Fourth, Social Security is poor stewardship of the resources used to fund the system. Because it is a wealth transfer scheme instead of actual savings, the money going into the system is not being invested in the economy. The economy's rate of growth is substantially slowed by Social Security, as several economic studies have shown.
Finally, Social Security eliminates some of the economic benefits that come from having large families. William Mattox, Jr., writing in USA Today (July 6, 1999), notes Allan Carlson's argument that today's smaller families may be related to Social Security:
[I]t's funny how "maybe one" advocates never get around to complaining about the fact that their Social Security benefits will be largely financed by other people's children. Indeed, Allan Carlson, president of the Howard Center for Family, Religion and Society, points out that government old-age programs tend to disrupt the natural economic incentive for adults to invest themselves in child rearing.
Carlson says that if Social Security did not rob Peter to pay Paul, Americans would be more apt to appreciate the long-term social-insurance value of raising children. And Americans would be more apt to question various economic projections about how ridiculously "expensive" child rearing is today.
The presence of Social Security can serve as an excuse for family members, and the church, to dodge their responsibilities to widows and orphans. Because Social Security is available, parents may not be as concerned about maintaining a close relationship with their children, or church members with their church. When one is not financially dependent on another, one may be less inclined to resolve differences and pursue peace.
The church is a backup for the family when the family cannot provide for its own needy (again, see I Timothy 5:16). Yet the family should be the first recourse when disaster strikes. Social Security bypasses the church, and makes the church and the family unit less economically relevant, and therefore less effective.

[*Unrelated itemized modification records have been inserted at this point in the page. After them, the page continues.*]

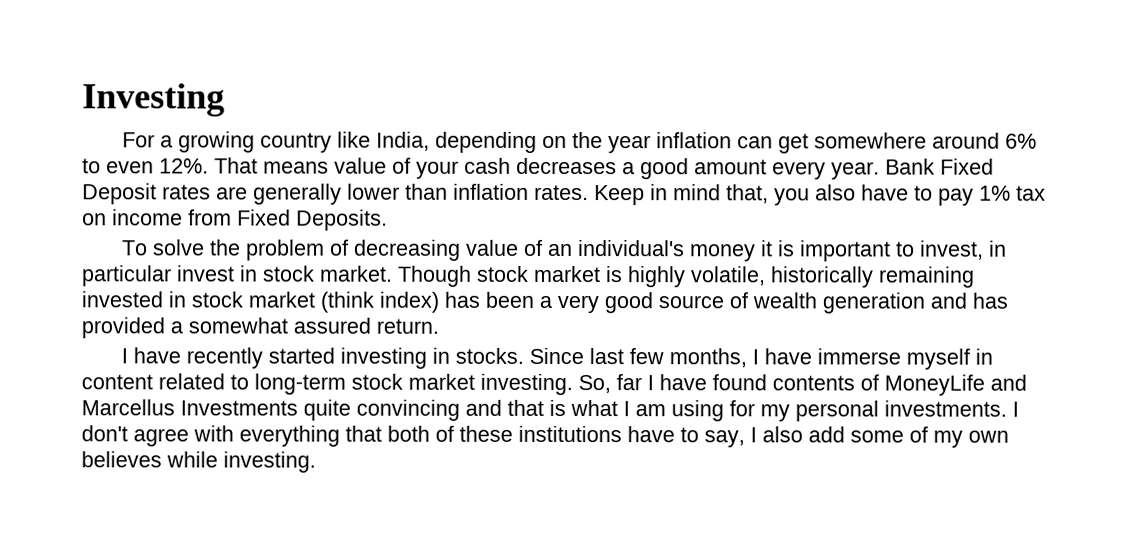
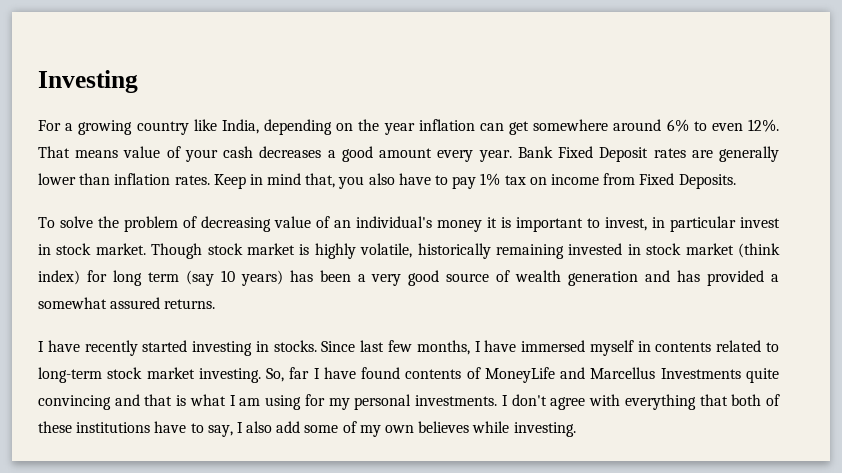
(439, 302) none -> [86,270,283,286] for long term (say 10 years)
[376,318,439,334] return. -> [164,299,216,309] returns.
[816,348,901,365] immerse -> [521,340,586,352] immersed
[81,374,153,390] content -> [655,342,712,352] contents

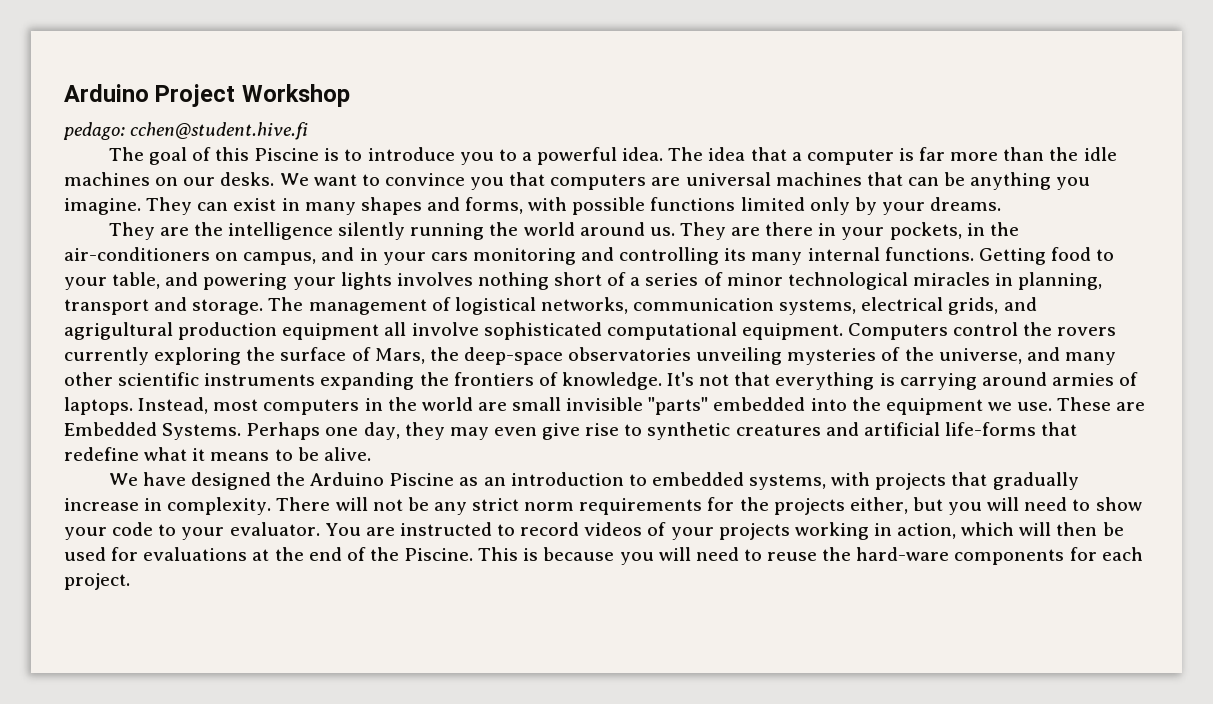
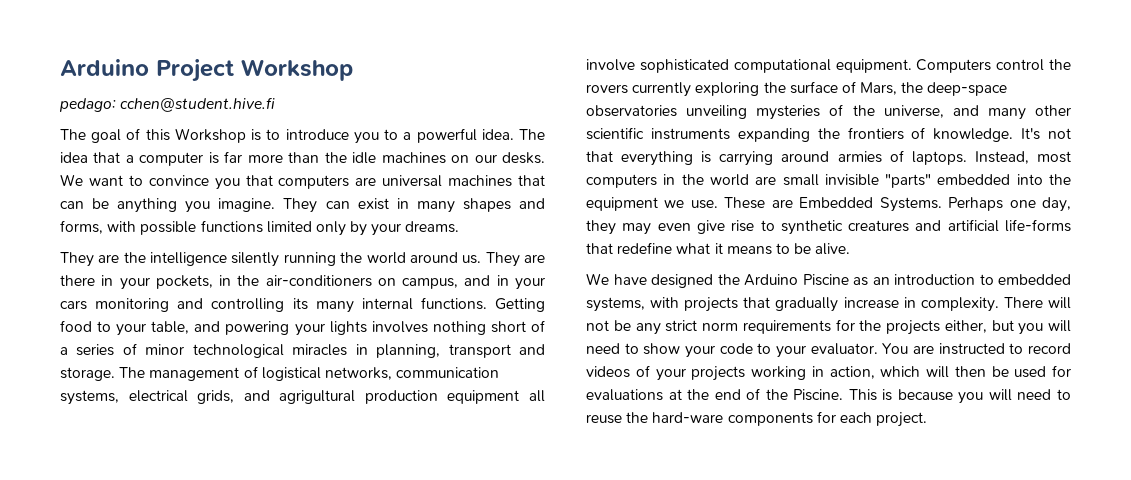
[254,148,320,161] Piscine -> [174,128,246,143] Workshop

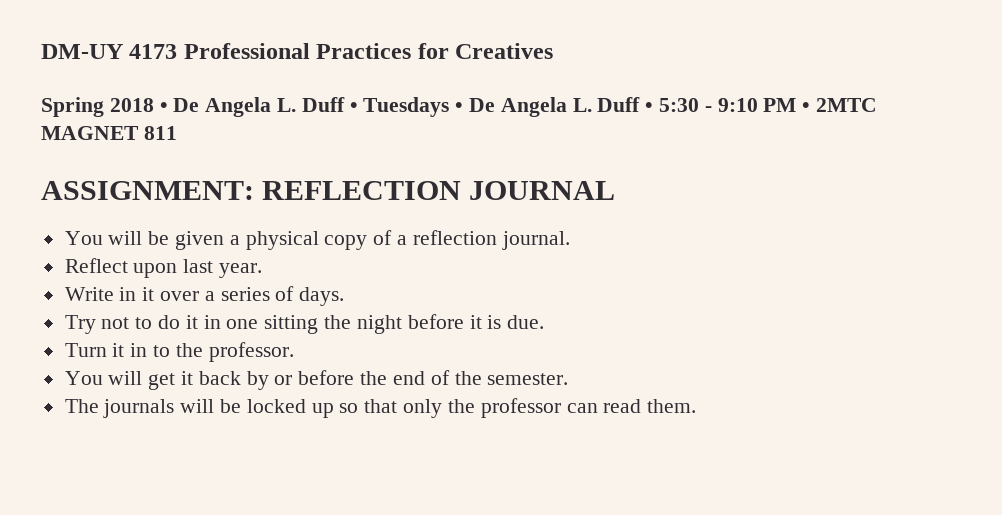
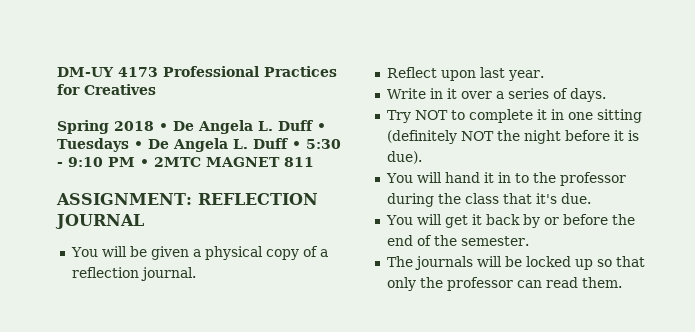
[101,315,181,329] not to do -> [414,109,533,123] NOT to complete
(319, 324) none -> [386,130,494,144] (definitely NOT
[507,315,545,329] [64,342,294,362] due. // Turn it in to the professor. -> [386,151,422,164] [385,172,626,186] [386,193,591,207] due). // You will hand it in to the professor during the class that it's due.

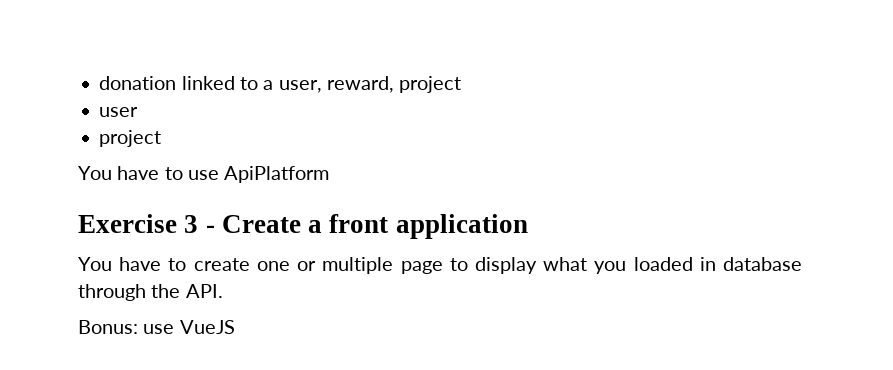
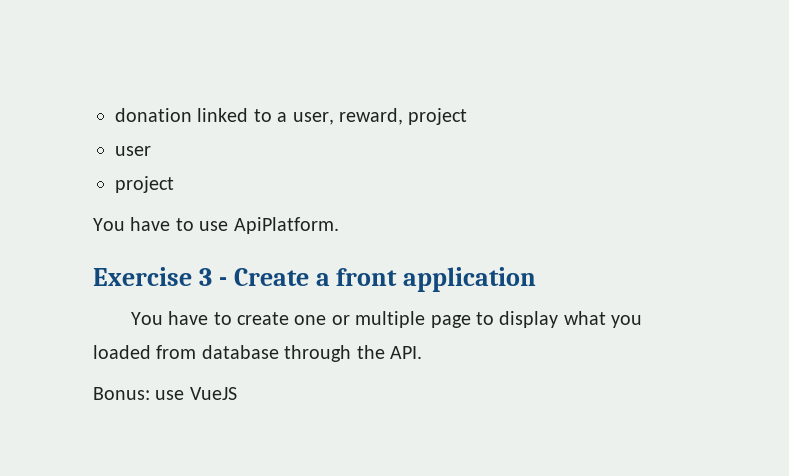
[224,166,330,183] ApiPlatform -> [233,217,339,234] ApiPlatform.
[699,257,716,271] in -> [156,345,197,359] from

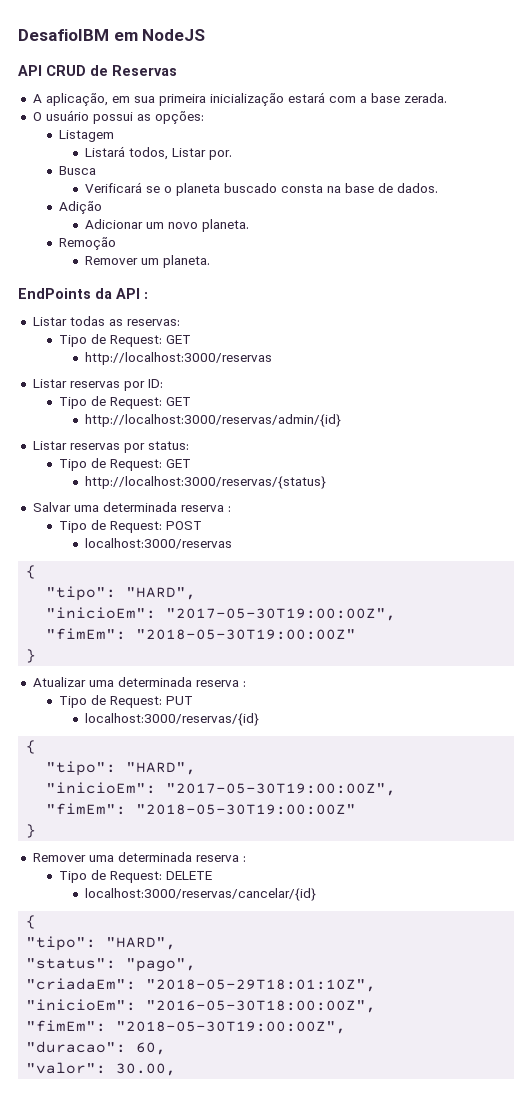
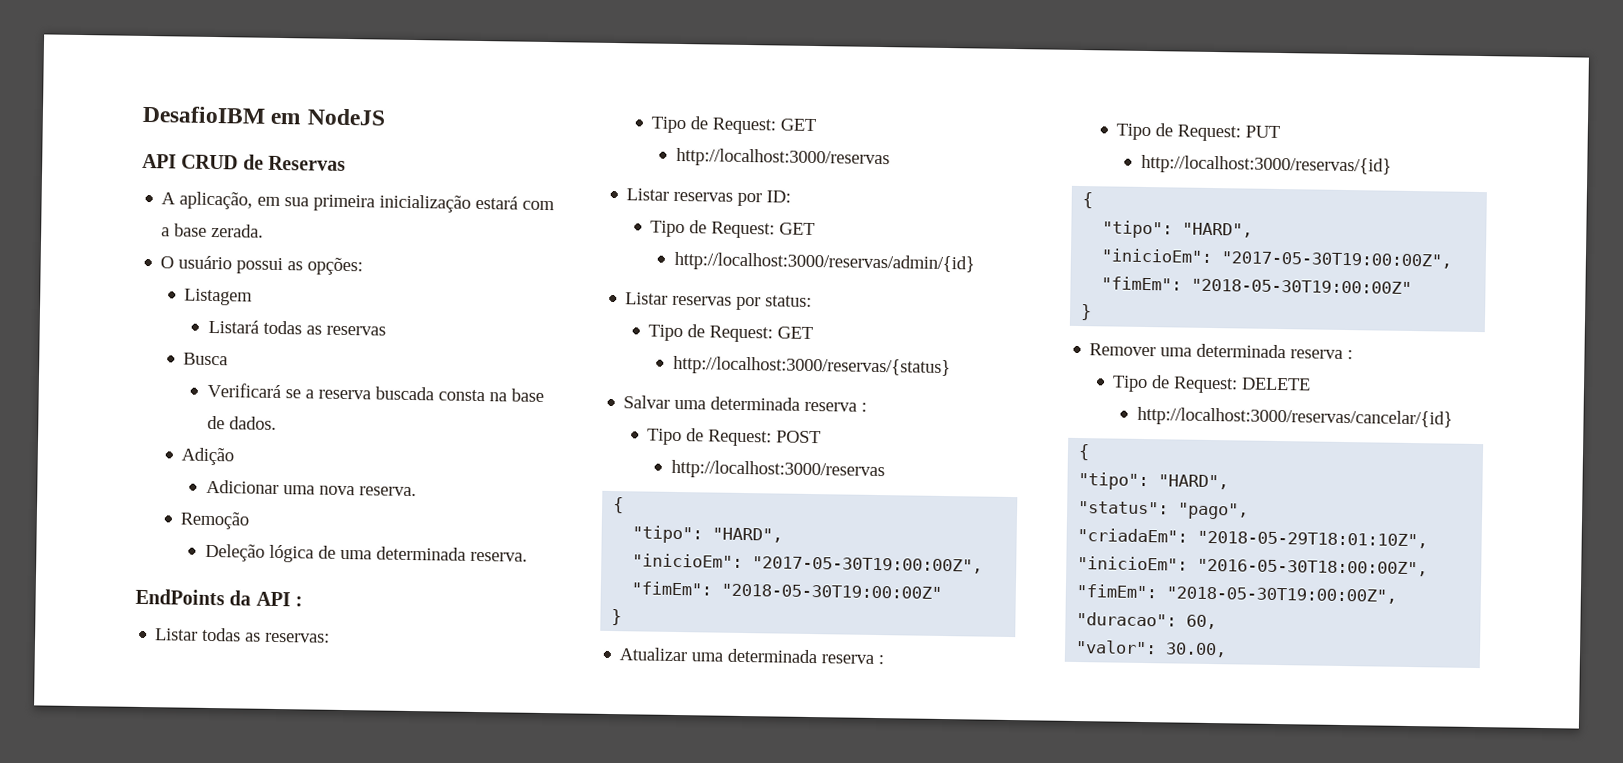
[129,147,233,160] todos, Listar por. -> [262,320,386,336] todas as reservas
[164,183,278,196] o planeta buscado -> [304,386,434,401] a reserva buscada
[146,219,250,232] [58,237,116,250] [85,255,211,268] um novo planeta. // Remoção // Remover um planeta. -> [282,485,417,497] [180,511,250,530] [204,543,528,563] uma nova reserva. // Remoção // Deleção lógica de uma determinada reserva.
[85,538,233,549] localhost:3000/reservas -> [670,459,885,481] http://localhost:3000/reservas
[85,713,260,726] localhost:3000/reservas/{id} -> [1140,154,1392,176] http://localhost:3000/reservas/{id}
[85,888,317,901] localhost:3000/reservas/cancelar/{id} -> [1136,406,1453,429] http://localhost:3000/reservas/cancelar/{id}

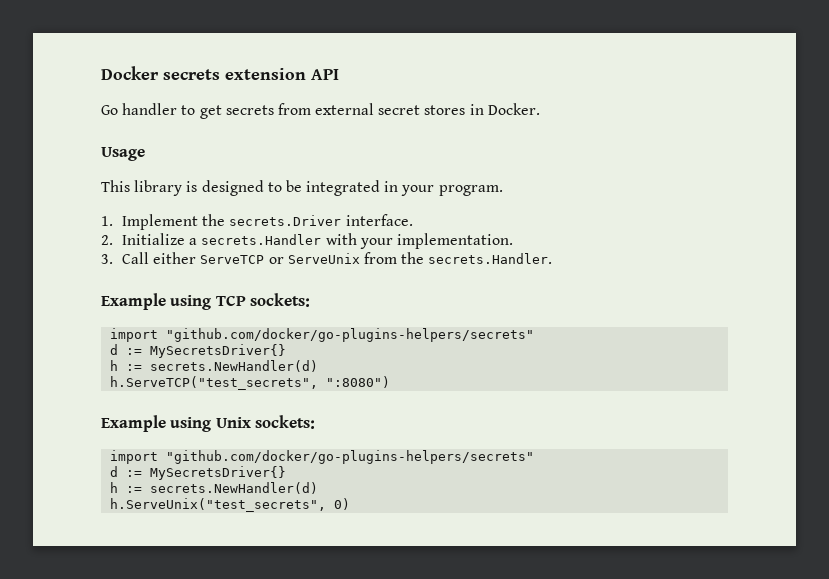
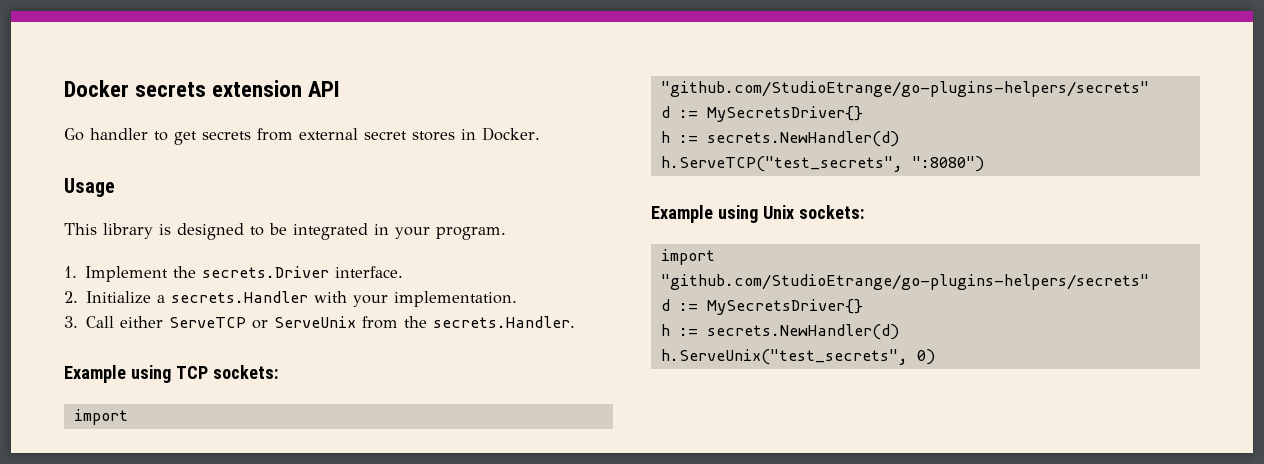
[166,328,535,342] "github.com/docker/go-plugins-helpers/secrets" -> [660,81,1149,97] "github.com/StudioEtrange/go-plugins-helpers/secrets"
[166,450,535,464] "github.com/docker/go-plugins-helpers/secrets" -> [660,274,1149,290] "github.com/StudioEtrange/go-plugins-helpers/secrets"

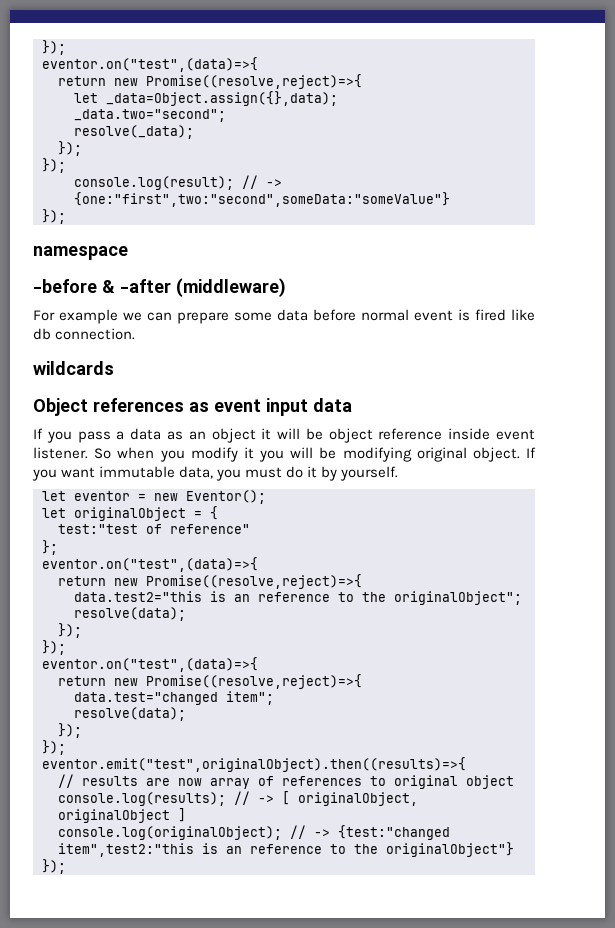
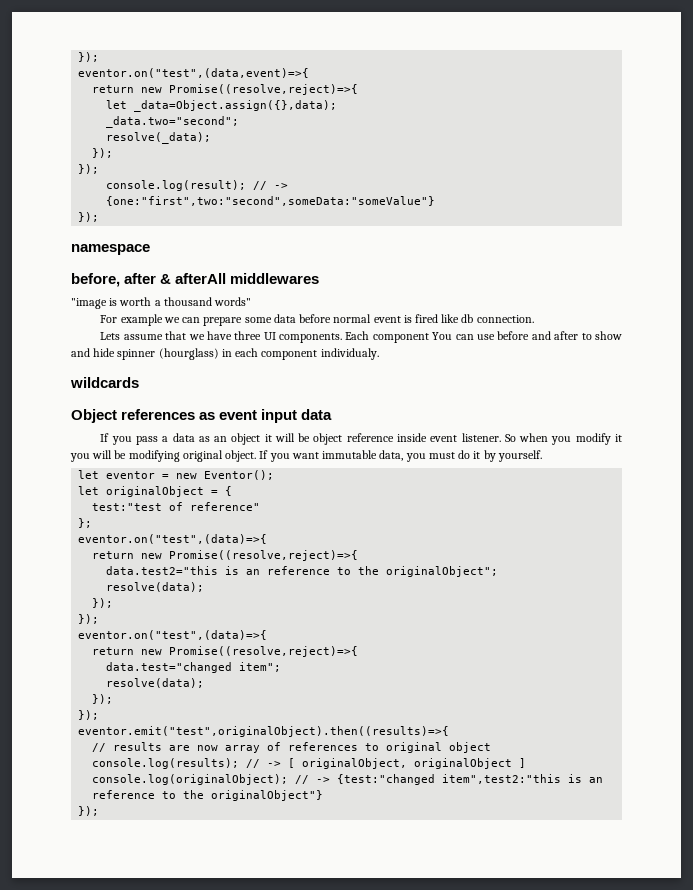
[42,40,66,55] [42,57,258,72] }); // eventor.on("test",(data)=>{ -> [78,52,100,62] [78,68,310,78] }); // eventor.on("test",(data,event)=>{
[33,278,286,297] -before & -after (middleware) -> [71,273,320,287] [71,297,252,309] before, after & afterAll middlewares // "image is worth a thousand words"
(136, 334) none -> [100,331,622,343] [71,348,379,360] // Lets assume that we have three UI components. Each component You can use before and after to show and hide spinner (hourglass) in each component individualy.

How, then can our society move toward a more family- and church-oriented system of economic dependencies, and away from our current dependency on the state? The first step will be a renewed recognition of the mutual responsibilities family members and church members have toward one another, and a preparation to meet those needs. Families should save not only for vacations, houses, education, and retirement, but for emergencies beyond the immediate family. Churches should become sources of practical assistance, and not simply direct the needy to state programs.
Next, the state can assist in returning charity and old-age provision to families by phasing out Social Security. There is no way to do this without someone losing some benefit they expected. Some group is going to receive less than it expected, whether those currently receiving benefits or those currently paying in to the system. Cutting benefits will succeed politically only if a large number are "grandfathered" into the current benefits setup. But the sooner Social Security taxes are ended, the sooner money will be freed up to go into personal savings and charitable efforts. Some nations have phased out their own Social security systems by moving to required contributions to individual IRA-type investments. The state has no legitimate authority to require people to provide for their retirement in any fashion, but at least the wealth redistribution aspect of old age provision would be reduced.
As difficult as the politics may be, eliminating Social Security is, I believe, a moral obligation. The closer we move to reestablishing the family as an economic support network, the stronger our society will be.
- Timothy D. Terrell
Timothy Terrell is associate professor of economics at Wofford College in Spartanburg, South Carolina. He is assistant editor of the Quarterly Journal of Austrian Economics and is an Associated Scholar with the Mises Institute.